The ban on new commercial groundwater bores being drilled on Tamborine Mountain and Springbrook has been extended beyond its original March 5 expiry.

The ban on new commercial groundwater bores being drilled on Tamborine Mountain and Springbrook has been extended beyond its original March 5 expiry.

Extending the moratorium on new bores allows the department to continue working with local councils, the community and scientific experts to investigate groundwater resources for the Scenic Rim and Gold Coast hinterland.

We appreciate that local residents are concerned about the sustainability of groundwater resources at Tamborine Mountain and Springbrook and are working on a number of steps to address these concerns.

Since the moratorium commenced on 6 March 2020, the department has been working alongside Scenic Rim Regional Council, Gold Coast City Council, Seqwater and QUT to obtain data on current water use.

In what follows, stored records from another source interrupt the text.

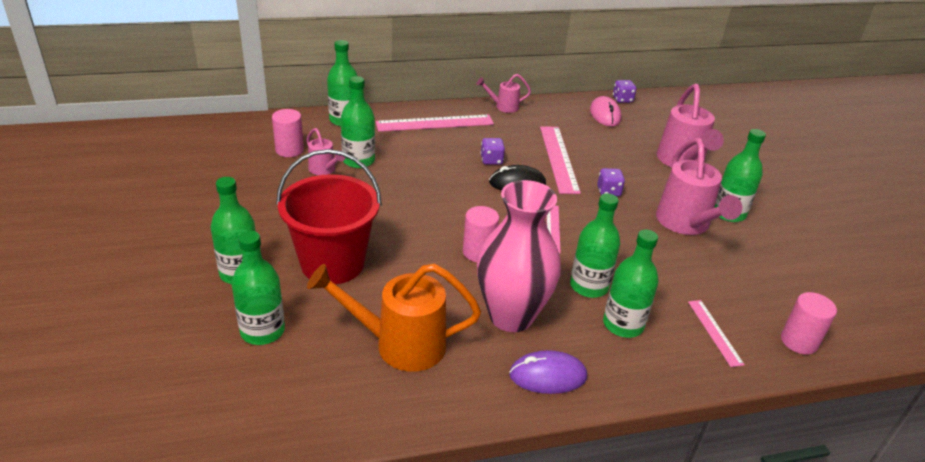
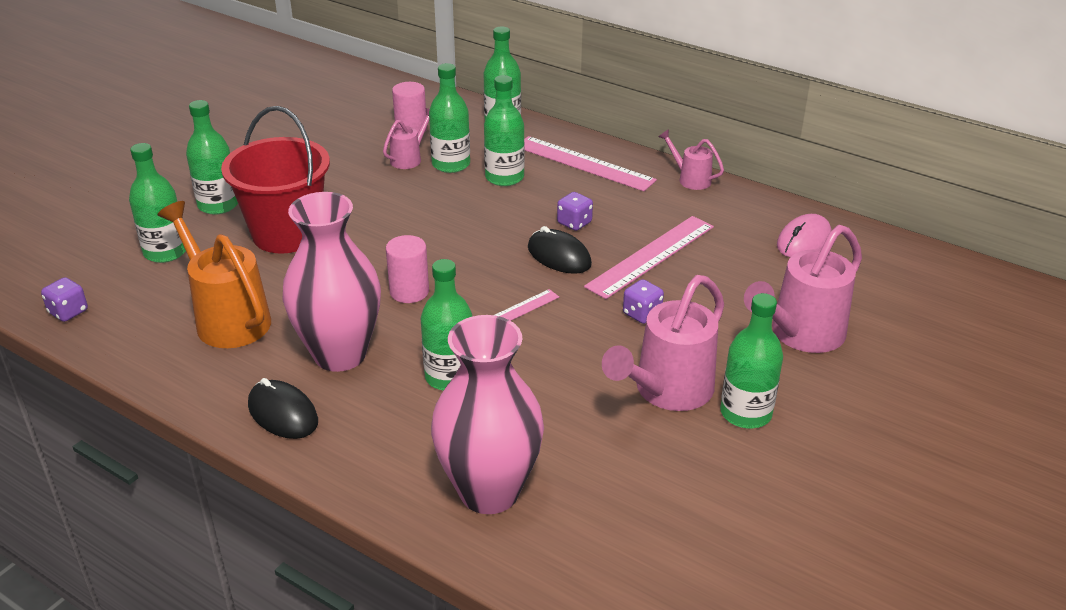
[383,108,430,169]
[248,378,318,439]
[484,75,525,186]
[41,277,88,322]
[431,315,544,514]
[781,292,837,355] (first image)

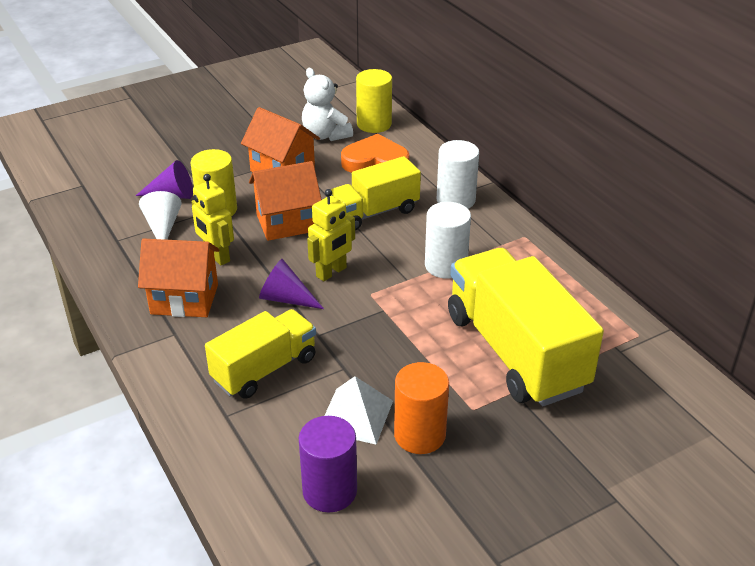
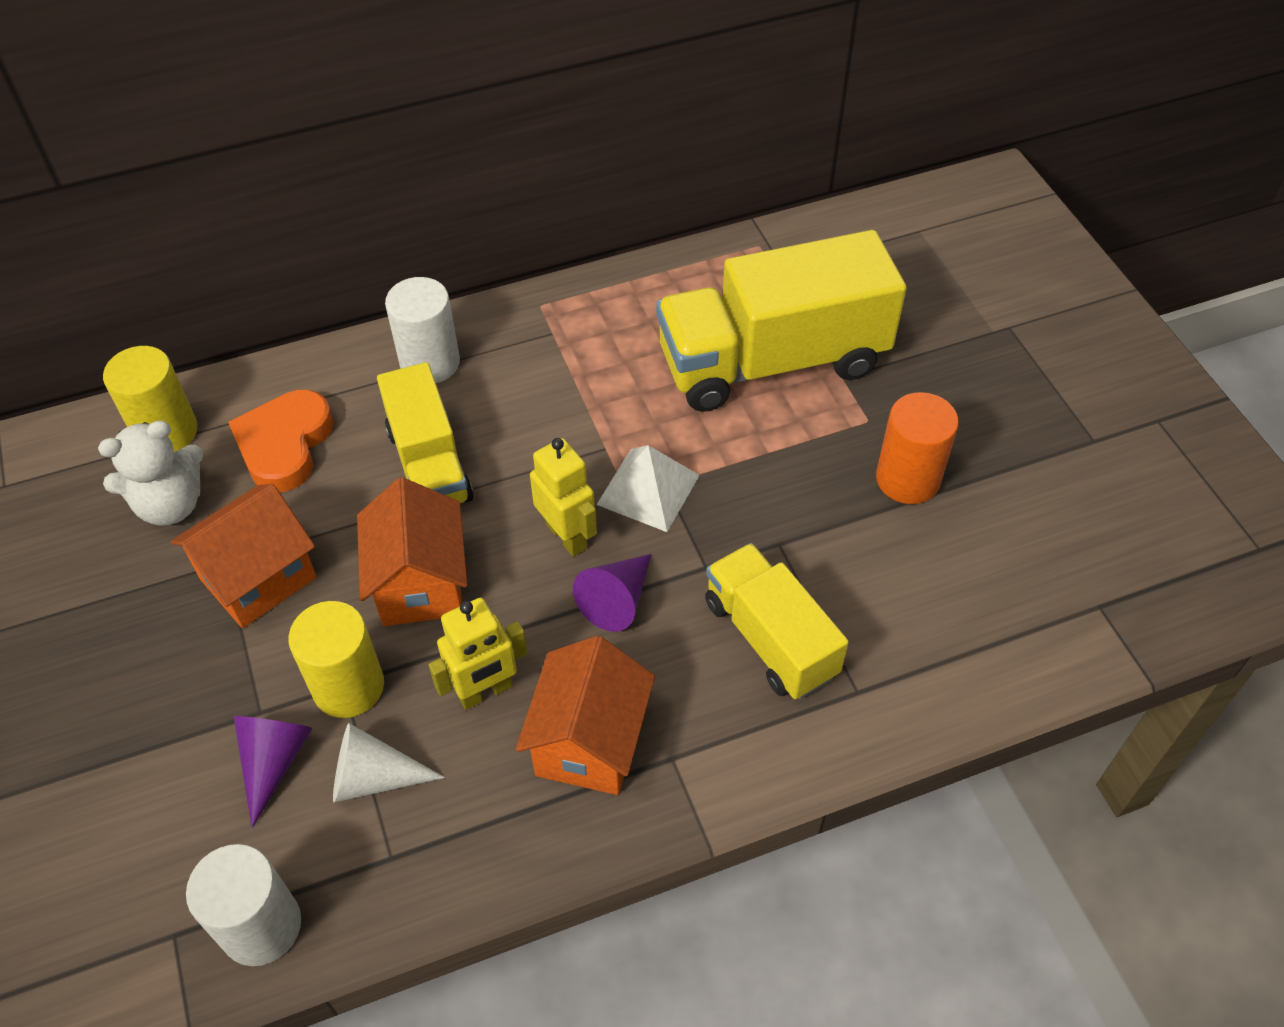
[299,416,357,512] (first image)
[597,445,700,532]
[186,844,301,966]

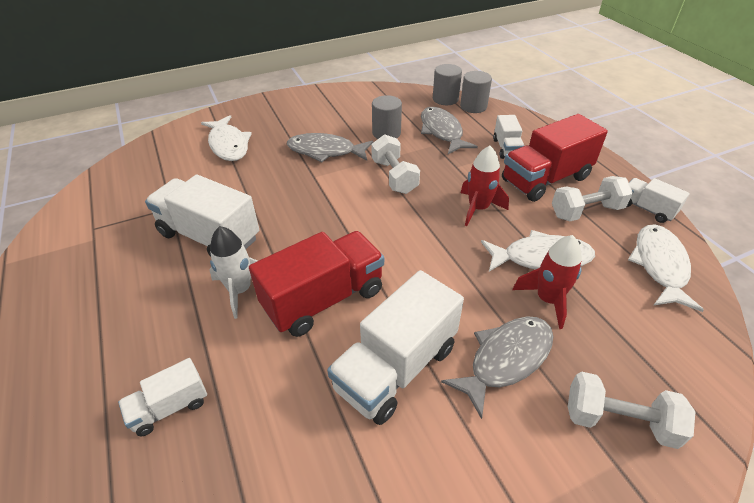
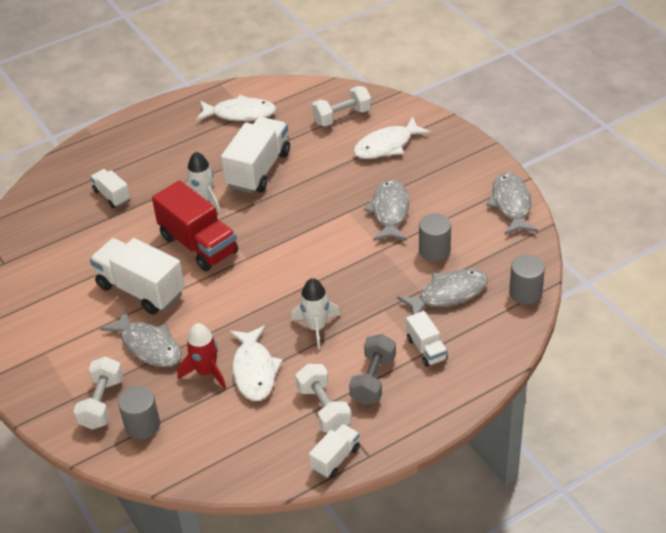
[312,86,371,126]
[118,386,160,439]
[291,278,341,349]
[406,311,448,367]
[349,334,396,405]
[196,95,276,121]
[486,173,538,235]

Together with new science and continued stakeholder engagement, this data will increase transparency and inform an evidence-based approach to moving forward and managing any risk to these groundwater resources.

The government has also been working with the Australian Beverages Council on the importance of making information about their operations publicly available.

Recently, the Australian Beverages Council published an online interactive map providing volumes of water extracted for commercial purposes in regions across the State.

Having this information publicly available for anyone to access helps build transparency, accountability and community confidence in the industry’s operations.

The moratorium notice prohibits the construction of any new groundwater bores on Tamborine Mountain and Springbrook. The moratorium provides exemptions for households, farming and town supply.

You can view the moratorium notice online or check if it covers your property.

The information gathered will help inform the Minister’s reports on the effectiveness of the existing Logan Basin and Gold Coast water plans, due later this year.

BACKGROUND

Research conducted by QUT shows the aquifers beneath Tamborine Mountain and Springbrook are strongly reliant on rainfall for water recharge.

Severe drought conditions have recently prevailed across many parts of Queensland and groundwater levels in connected aquifers are impacted by below average aquifer recharge.

Any decision to prohibit water bottling facilities is a decision for a local government. Groundwater in Tamborine Mountain and Springbrook is not regulated and an entitlement to take water is not required.

Planning approvals (assessed by the local government) are required for the construction of bores or pumps to take groundwater or surface water.